Exercise prompt:
Copy every line from the material below that holds "votre".

=== Begin Enclosure ===

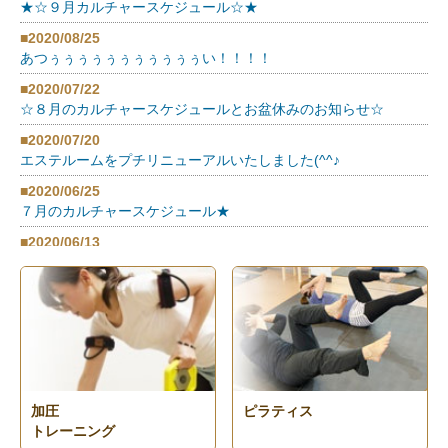
★☆９月カルチャースケジュール☆★
■2020/08/25
あつぅぅぅぅぅぅぅぅぅぅぅい！！！！
■2020/07/22
☆８月のカルチャースケジュールとお盆休みのお知らせ☆
■2020/07/20
エステルームをプチリニューアルいたしました(^^♪
■2020/06/25
７月のカルチャースケジュール★
■2020/06/13
梅雨入りしましたね★
■2020/05/28
★☆★予約方法が変わりました★☆★
■2020/05/25
６月以降の営業に関しまして
■2020/05/07
加圧
ピラティス
休業期間の延長に関して
トレーニング
もっと見る>>>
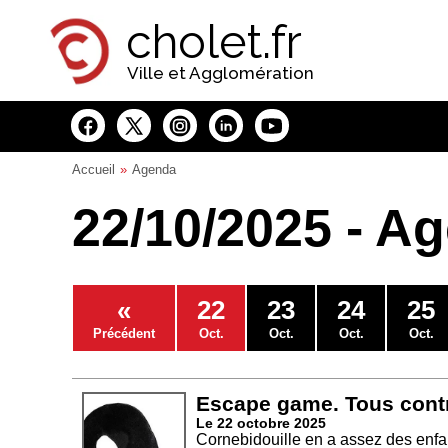
Panneau de gestion des cookies
cholet.fr
Ville et Agglomération
Accueil
Agenda
22/10/2025 - A
«
22
23
24
25
Précédent
Oct.
Oct.
Oct.
Oct.
Escape game. Tous contr
Le 22 octobre 2025
Cornebidouille en a assez des enfan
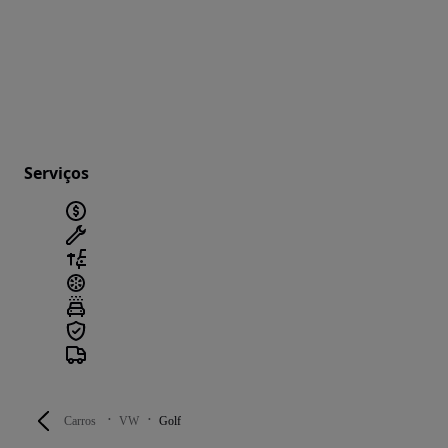
Serviços
Carros
VW
Golf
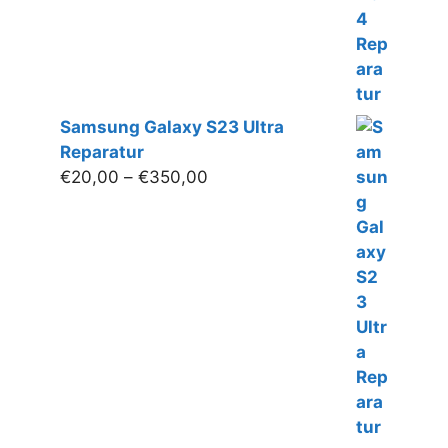
Samsung Galaxy S23 Ultra
Reparatur
Preisspanne:
€
20,00
–
€
350,00
€20,00
bis
€350,00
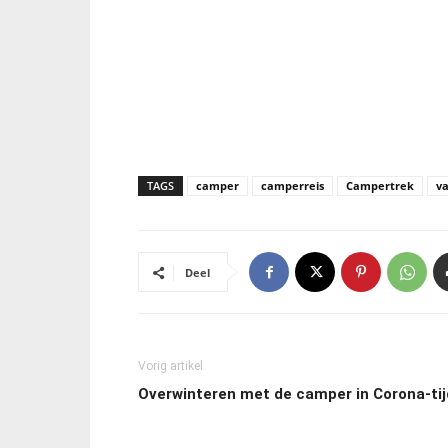
TAGS
camper
camperreis
Campertrek
va
Deel
Vorig artikel
Overwinteren met de camper in Corona-tij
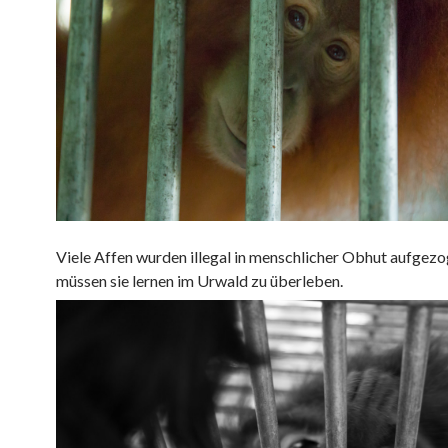
Viele Affen wurden illegal in menschlicher Obhut aufgezo
müssen sie lernen im Urwald zu überleben.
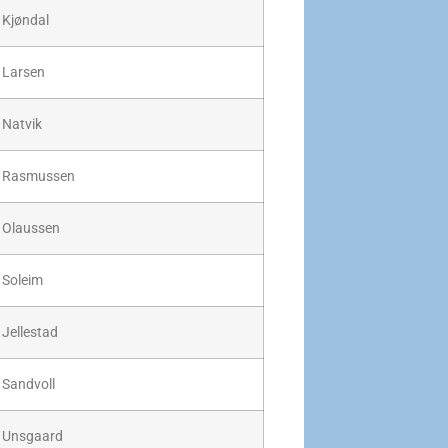
Kjøndal
Larsen
Natvik
Rasmussen
Olaussen
Soleim
Jellestad
Sandvoll
Unsgaard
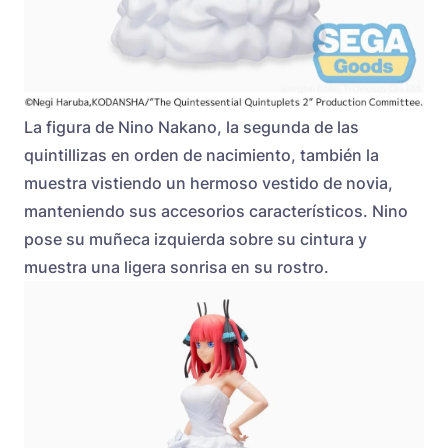
La figura de Nino Nakano, la segunda de las
quintillizas en orden de nacimiento, también la
muestra vistiendo un hermoso vestido de novia,
manteniendo sus accesorios característicos. Nino
pose su muñeca izquierda sobre su cintura y
muestra una ligera sonrisa en su rostro.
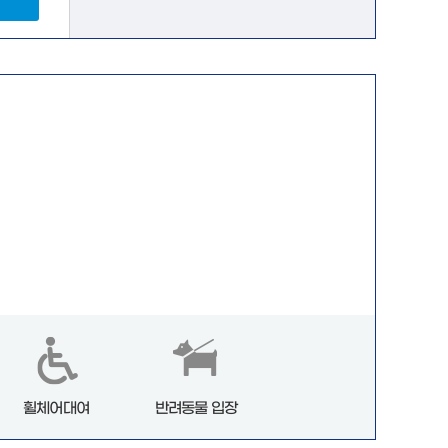
휠체어대여
반려동물 입장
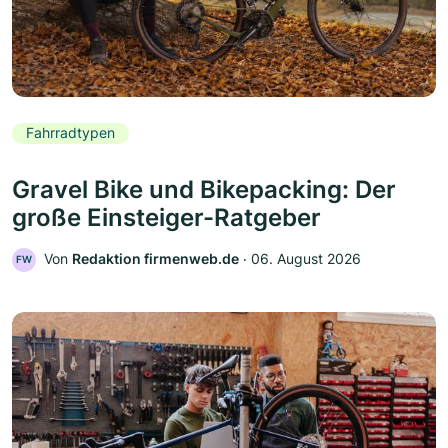
Fahrradtypen
Gravel Bike und Bikepacking: Der
große Einsteiger-Ratgeber
Von
Redaktion firmenweb.de
‧
06. August 2026
FW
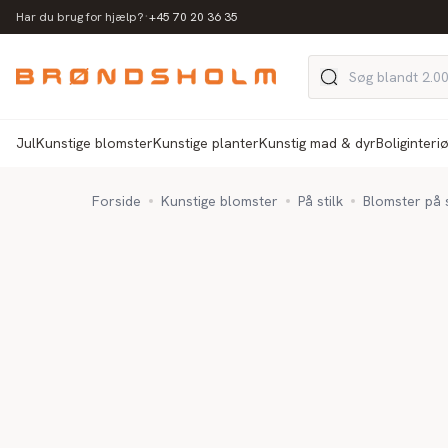
·
Har du brug for hjælp?
+45 70 20 36 35
Jul
Kunstige blomster
Kunstige planter
Kunstig mad & dyr
Boliginteri
Forside
Kunstige blomster
På stilk
Blomster på s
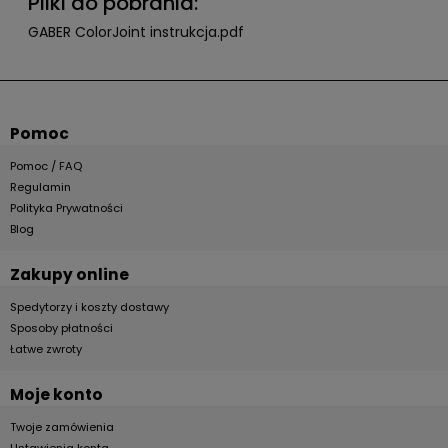
Pliki do pobrania:
GABER ColorJoint instrukcja.pdf
Pomoc
Pomoc / FAQ
Regulamin
Polityka Prywatności
Blog
Zakupy online
Spedytorzy i koszty dostawy
Sposoby płatności
Łatwe zwroty
Moje konto
Twoje zamówienia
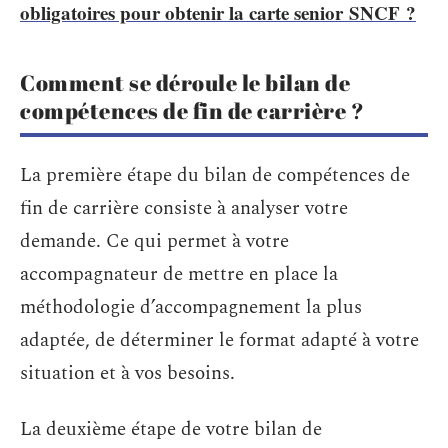
obligatoires pour obtenir la carte senior SNCF ?
Comment se déroule le bilan de
compétences de fin de carrière ?
La première étape du bilan de compétences de
fin de carrière consiste à analyser votre
demande. Ce qui permet à votre
accompagnateur de mettre en place la
méthodologie d’accompagnement la plus
adaptée, de déterminer le format adapté à votre
situation et à vos besoins.
La deuxième étape de votre bilan de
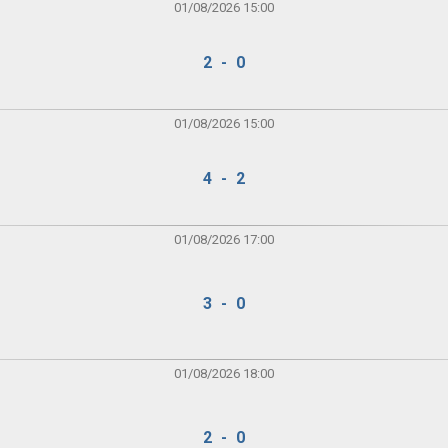
01/08/2026 15:00
2 - 0
01/08/2026 15:00
4 - 2
01/08/2026 17:00
3 - 0
01/08/2026 18:00
2 - 0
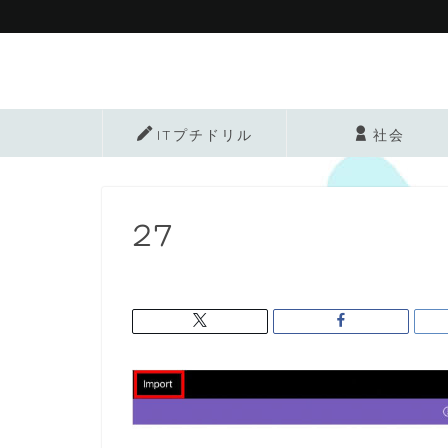
ITプチドリル
社会
27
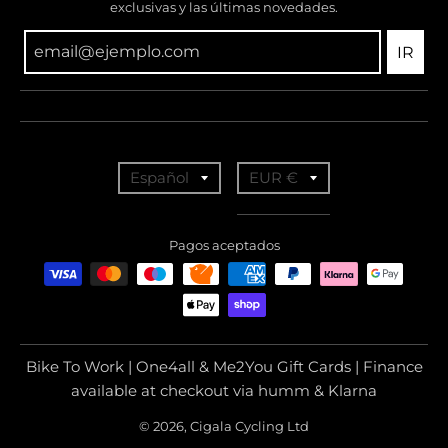
exclusivas y las últimas novedades.
IR
T
T
Español
EUR €
r
r
a
a
Pagos aceptados
n
n
s
s
l
l
a
a
Bike To Work | One4all & Me2You Gift Cards | Finance
t
t
available at checkout via humm & Klarna
i
i
© 2026, Cigala Cycling Ltd
o
o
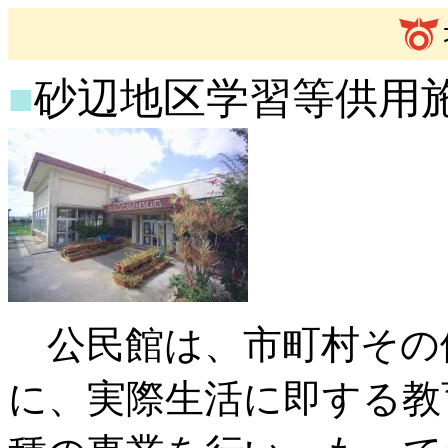
■
砂辺地区学習等供用
公民館は、市町村その
に、実際生活に即する教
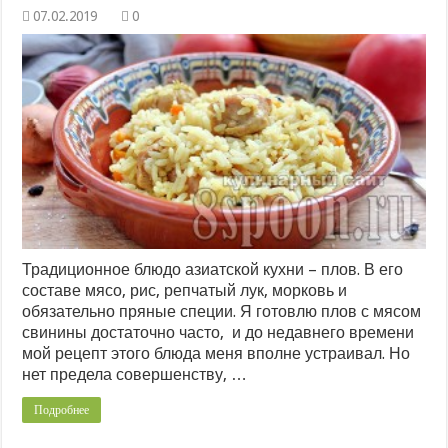
0
Традиционное блюдо азиатской кухни – плов. В его
составе мясо, рис, репчатый лук, морковь и
обязательно пряные специи. Я готовлю плов с мясом
свинины достаточно часто, и до недавнего времени
мой рецепт этого блюда меня вполне устраивал. Но
нет предела совершенству, …
Подробнее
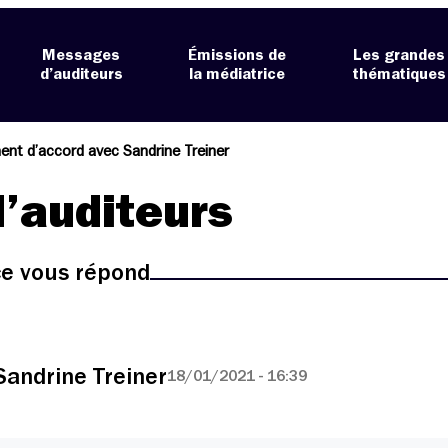
Messages
Émissions de
Les grandes
d’auditeurs
la médiatrice
thématiques
ent d’accord avec Sandrine Treiner
’auditeurs
ice vous répond
Sandrine Treiner
18/01/2021 - 16:39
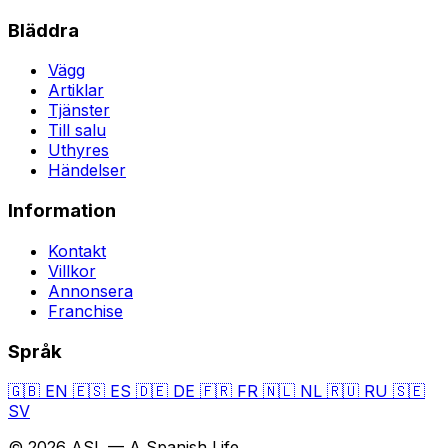
Bläddra
Vägg
Artiklar
Tjänster
Till salu
Uthyres
Händelser
Information
Kontakt
Villkor
Annonsera
Franchise
Språk
🇬🇧
EN
🇪🇸
ES
🇩🇪
DE
🇫🇷
FR
🇳🇱
NL
🇷🇺
RU
🇸🇪
SV
© 2026 ASL — A Spanish Life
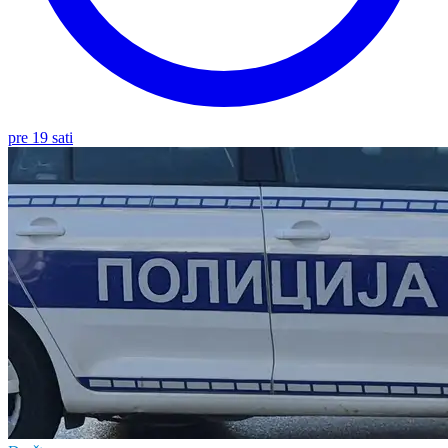
pre 19 sati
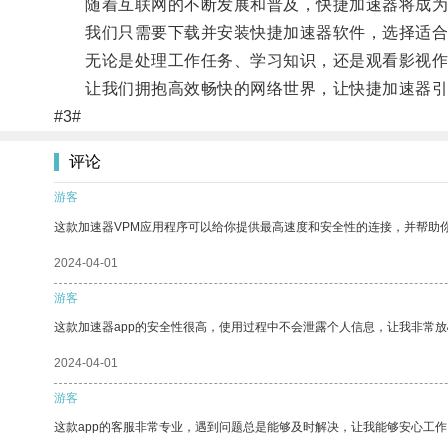
随着互联网的不断发展和普及，快捷加速器将成为
我们只需要下载并安装快捷加速器软件，选择适合
无论是处理工作任务、学习知识，还是观看影视作品
让我们拥抱高效畅快的网络世界，让快捷加速器引
#3#
评论
游客
这款加速器VPM应用程序可以给你提供最高速度和安全性的连接，并帮助
2024-04-01
游客
这款加速器app的安全性很高，使用过程中不会泄露个人信息，让我非常放
2024-04-01
游客
这款app的客服非常专业，遇到问题总是能够及时解决，让我能够安心工作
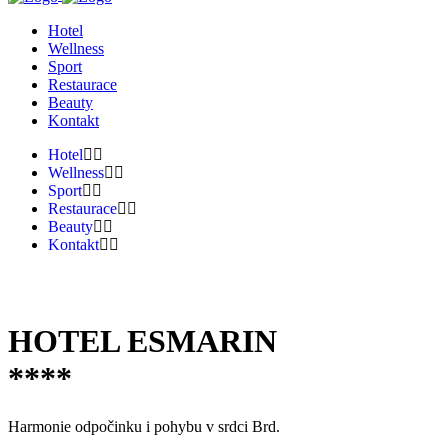
Hotel
Wellness
Sport
Restaurace
Beauty
Kontakt
Hotel
Wellness
Sport
Restaurace
Beauty
Kontakt
HOTEL ESMARIN
****
Harmonie odpočinku i pohybu v srdci Brd.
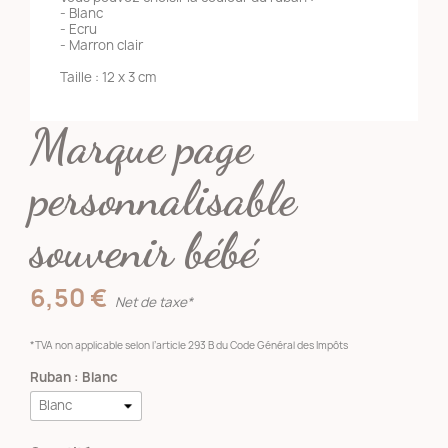
- Blanc
- Ecru
- Marron clair
Taille : 12 x 3 cm
Marque page
personnalisable
souvenir bébé
6,50 €
Net de taxe*
*TVA non applicable selon l’article 293 B du Code Général des Impôts
Ruban : Blanc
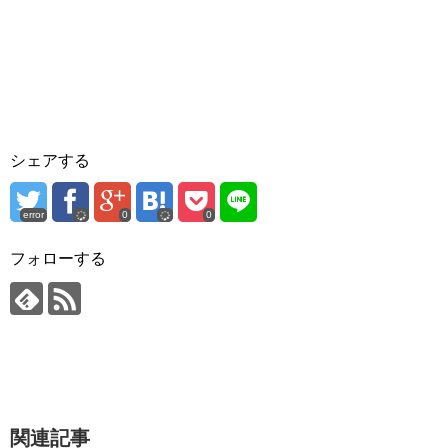
シェアする
error
0
0
フォローする
関連記事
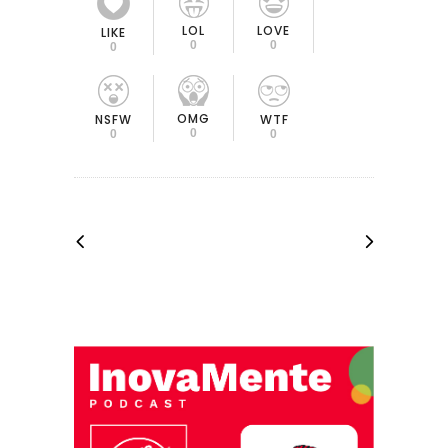
LOL
LOVE
LIKE
0
0
0
OMG
NSFW
WTF
0
0
0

=== End Enclosure ===

Response to this task:
fin de carrière consiste à analyser votre
demande. Ce qui permet à votre
adaptée, de déterminer le format adapté à votre
La deuxième étape de votre bilan de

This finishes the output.